EXERCISE SET:
a - In the account of the student press conference, whom did the students call on to take up the non cooperation movement?
b - Carry on the account of the student press conference from its final line, "Why congress?"

PASSAGE PROVIDED:
++++

Moving to the Non Cooperation movement, press wanted to know how students planned to implement it. The implementation would be by not paying toll fees, no taking tickets in trains, no paying taxes, not doing anything that earns a revenue for the government. So who would implement it? Will the students block the toll collectors, the ticket counters, lay siege to tax offices..etc.? “It is to be done by gaining the support of the public, and hence we are calling the public take up the non cooperation movement”. What? A call for the public? I thought it was a student movement. Public support is good thing to ask for, but telling public to take forward the movement? This is where I really really felt the “We were kidding……..” moment. Even if the directive was to telling students lay siege to toll gates and ticket counters I would have felt happy at the simple-thought proposal of “non cooperation movement”. But telling the public to take over indirectly was like “Hey play time is over go to bed now.” Actually this statement put the movement to bed. Someone was mentioning something about stopping the power from Neyveli Lignite Corporation at the last minute briefing when waiting outside, luckily they didn’t mention it inside, I would have stood up and walked home crying.

The official statement carried a phrase, “throwing the Congress Party out of Tamil Nadu by democratic process“.  I actually warned the guy before entering not to talk about political parties in general. It looked like Congress was already printed in the press note they brought. Fine, if hell breaks loose who cares about excesses? Then came the question:

Why congress?

++++

INFORMATION PROVIDED:
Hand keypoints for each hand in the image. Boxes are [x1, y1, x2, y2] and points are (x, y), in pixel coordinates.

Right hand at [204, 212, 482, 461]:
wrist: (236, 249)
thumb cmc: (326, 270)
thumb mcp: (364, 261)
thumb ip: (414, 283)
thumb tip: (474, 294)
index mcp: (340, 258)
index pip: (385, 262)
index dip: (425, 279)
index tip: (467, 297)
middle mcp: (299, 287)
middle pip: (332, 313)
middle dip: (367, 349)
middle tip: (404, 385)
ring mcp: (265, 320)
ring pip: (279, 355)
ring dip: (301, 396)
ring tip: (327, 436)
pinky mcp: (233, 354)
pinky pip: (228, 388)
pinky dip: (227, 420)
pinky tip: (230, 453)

++++

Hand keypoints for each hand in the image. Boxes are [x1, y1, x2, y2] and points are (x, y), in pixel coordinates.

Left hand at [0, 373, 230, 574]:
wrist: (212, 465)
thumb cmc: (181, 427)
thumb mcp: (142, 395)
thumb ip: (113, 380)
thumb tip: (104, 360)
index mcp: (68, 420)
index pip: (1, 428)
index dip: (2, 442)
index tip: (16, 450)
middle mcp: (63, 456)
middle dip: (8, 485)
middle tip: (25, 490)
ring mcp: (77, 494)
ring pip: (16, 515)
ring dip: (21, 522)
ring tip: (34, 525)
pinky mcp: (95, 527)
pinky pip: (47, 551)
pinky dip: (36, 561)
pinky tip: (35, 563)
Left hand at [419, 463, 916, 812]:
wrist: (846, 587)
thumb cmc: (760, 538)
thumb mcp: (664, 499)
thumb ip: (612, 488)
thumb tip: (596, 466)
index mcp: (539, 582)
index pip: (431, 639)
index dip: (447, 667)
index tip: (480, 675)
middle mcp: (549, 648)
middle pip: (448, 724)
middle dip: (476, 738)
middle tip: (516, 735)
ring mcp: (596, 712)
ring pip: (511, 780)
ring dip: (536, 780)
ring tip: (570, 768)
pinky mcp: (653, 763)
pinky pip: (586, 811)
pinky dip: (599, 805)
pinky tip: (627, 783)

++++

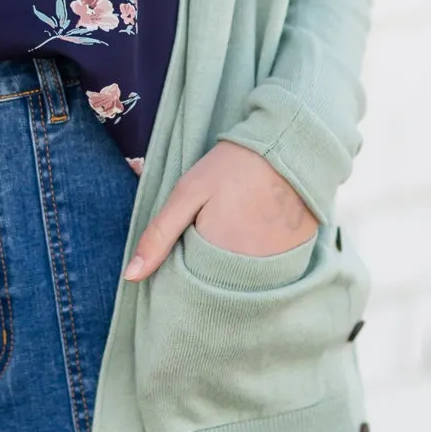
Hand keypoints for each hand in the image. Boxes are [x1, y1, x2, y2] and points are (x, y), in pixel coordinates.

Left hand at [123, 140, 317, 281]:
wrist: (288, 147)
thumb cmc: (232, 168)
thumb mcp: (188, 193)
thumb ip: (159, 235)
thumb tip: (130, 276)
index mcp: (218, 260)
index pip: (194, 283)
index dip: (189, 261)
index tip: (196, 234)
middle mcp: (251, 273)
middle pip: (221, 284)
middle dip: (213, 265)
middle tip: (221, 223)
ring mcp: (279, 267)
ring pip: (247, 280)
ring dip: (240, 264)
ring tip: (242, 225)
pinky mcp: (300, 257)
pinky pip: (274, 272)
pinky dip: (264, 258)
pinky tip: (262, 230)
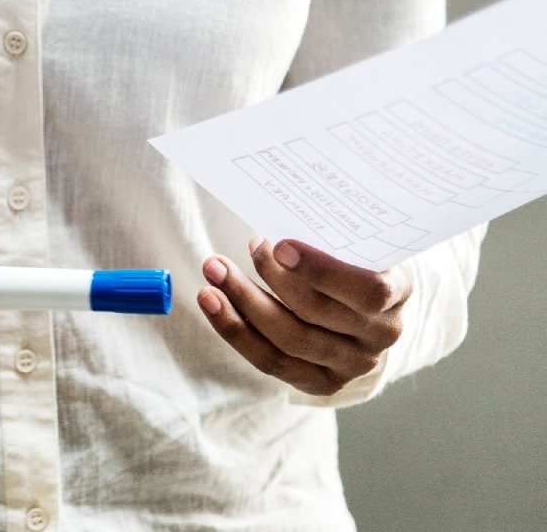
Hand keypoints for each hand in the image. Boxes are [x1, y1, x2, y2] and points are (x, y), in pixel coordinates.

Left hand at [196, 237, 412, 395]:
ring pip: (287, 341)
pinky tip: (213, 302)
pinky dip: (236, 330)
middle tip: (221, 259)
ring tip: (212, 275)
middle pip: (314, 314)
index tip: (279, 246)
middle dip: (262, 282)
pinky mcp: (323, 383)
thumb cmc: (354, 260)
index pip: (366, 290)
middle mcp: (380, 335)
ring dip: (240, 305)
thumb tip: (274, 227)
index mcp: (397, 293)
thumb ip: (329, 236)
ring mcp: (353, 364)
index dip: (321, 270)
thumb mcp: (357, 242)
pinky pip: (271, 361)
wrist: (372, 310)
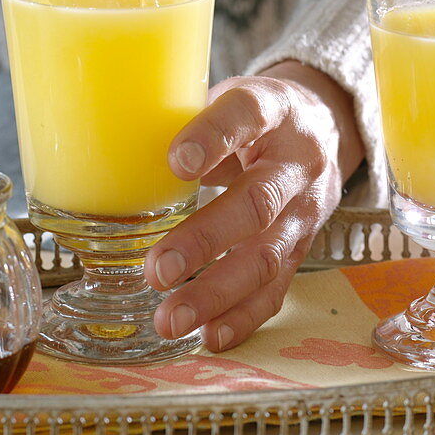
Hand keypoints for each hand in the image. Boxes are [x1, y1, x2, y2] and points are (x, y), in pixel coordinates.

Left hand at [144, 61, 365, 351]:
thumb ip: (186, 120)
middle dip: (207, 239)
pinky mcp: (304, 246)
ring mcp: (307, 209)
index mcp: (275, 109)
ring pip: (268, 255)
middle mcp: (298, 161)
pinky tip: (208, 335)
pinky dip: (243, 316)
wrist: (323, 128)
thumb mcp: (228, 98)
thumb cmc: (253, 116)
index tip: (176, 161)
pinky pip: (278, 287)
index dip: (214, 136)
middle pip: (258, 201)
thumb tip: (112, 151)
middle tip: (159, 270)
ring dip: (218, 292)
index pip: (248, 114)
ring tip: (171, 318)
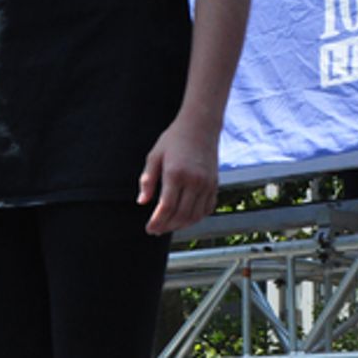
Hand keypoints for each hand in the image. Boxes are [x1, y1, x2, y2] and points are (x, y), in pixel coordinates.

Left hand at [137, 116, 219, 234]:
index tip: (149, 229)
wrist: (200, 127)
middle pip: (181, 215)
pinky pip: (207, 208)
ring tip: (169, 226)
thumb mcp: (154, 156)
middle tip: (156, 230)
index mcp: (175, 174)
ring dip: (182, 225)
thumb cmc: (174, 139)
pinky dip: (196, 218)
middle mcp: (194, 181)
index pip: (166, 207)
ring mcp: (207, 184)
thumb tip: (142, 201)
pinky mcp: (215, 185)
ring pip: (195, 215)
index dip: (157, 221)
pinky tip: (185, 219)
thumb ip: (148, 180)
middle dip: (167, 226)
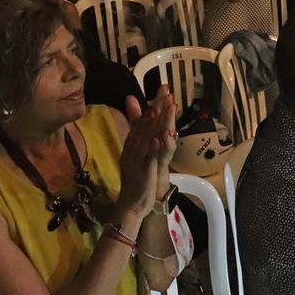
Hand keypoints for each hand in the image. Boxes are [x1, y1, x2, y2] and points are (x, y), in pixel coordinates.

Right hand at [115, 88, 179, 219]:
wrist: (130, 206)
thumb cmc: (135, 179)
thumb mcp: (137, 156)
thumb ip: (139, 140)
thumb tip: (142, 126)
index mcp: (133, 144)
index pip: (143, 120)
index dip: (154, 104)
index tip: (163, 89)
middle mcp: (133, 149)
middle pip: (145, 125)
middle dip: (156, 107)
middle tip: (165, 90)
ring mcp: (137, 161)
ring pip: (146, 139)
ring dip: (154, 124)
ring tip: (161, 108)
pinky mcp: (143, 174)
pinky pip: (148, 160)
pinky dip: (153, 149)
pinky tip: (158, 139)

++++

WRITTEN RESPONSES:
a - The public.

b -
Because they don’t support our agenda.

The BJP doesn’t support too. What do you say about that?

We do not support BJP either.

You want to make the center to act. If both parties are against your demands, whoever comes to power in center they won’t support you. How/When do you think you can achieve your goals?

We will create a third front.

This hit the floor square, everyone laughed, including me (pardon me,I didn’t mean to insult). Future movement organizers, I beg you, if you are creating a apolitical movement, make sure your entire process is apolitical. I personally would have preferred to talk about central govt in general not about a particular party. Or at least would have avoided the direct political questions by saying the movement is not yet fully grown to impact such big political changes. I am not thinking this over and writing, I was precisely thinking those “deflective” answers sitting in the audience, I just wonder why no one on stage thought the same.

With political immaturity clearly exhibited, it was time to take the Foreign Policy test. There was some phrase let loose somewhere about “boycotting US goods” in the students’ statements. When I heard that question, I actually thought myself sitting in pre-1947 era press conference.

“Why do you want to boycott US goods?”

“Since US has been supportive of the SL govt and has brought out a eye washing resolution in the UNHRC, we strongly condemn their actions and hence call for a total boycott of US goods in Tamil Nadu”

“Ok. What about China goods then? China too supports the SriLankan Govt.”

“We would call for a boycott of Chinese goods too.”

“Do you think this will actually work out?”

“That is what we want to convey in this press meet, we want the public to support us by boycotting these goods”

Personally I wanted to get up and reply, “The questions are beyond the preview of our planned agenda” and put an end to this leg pulling by the Press, but someone had put the US goods boycotting thing in it already. The water has gone above the head, would it matter if its a feet or a yard?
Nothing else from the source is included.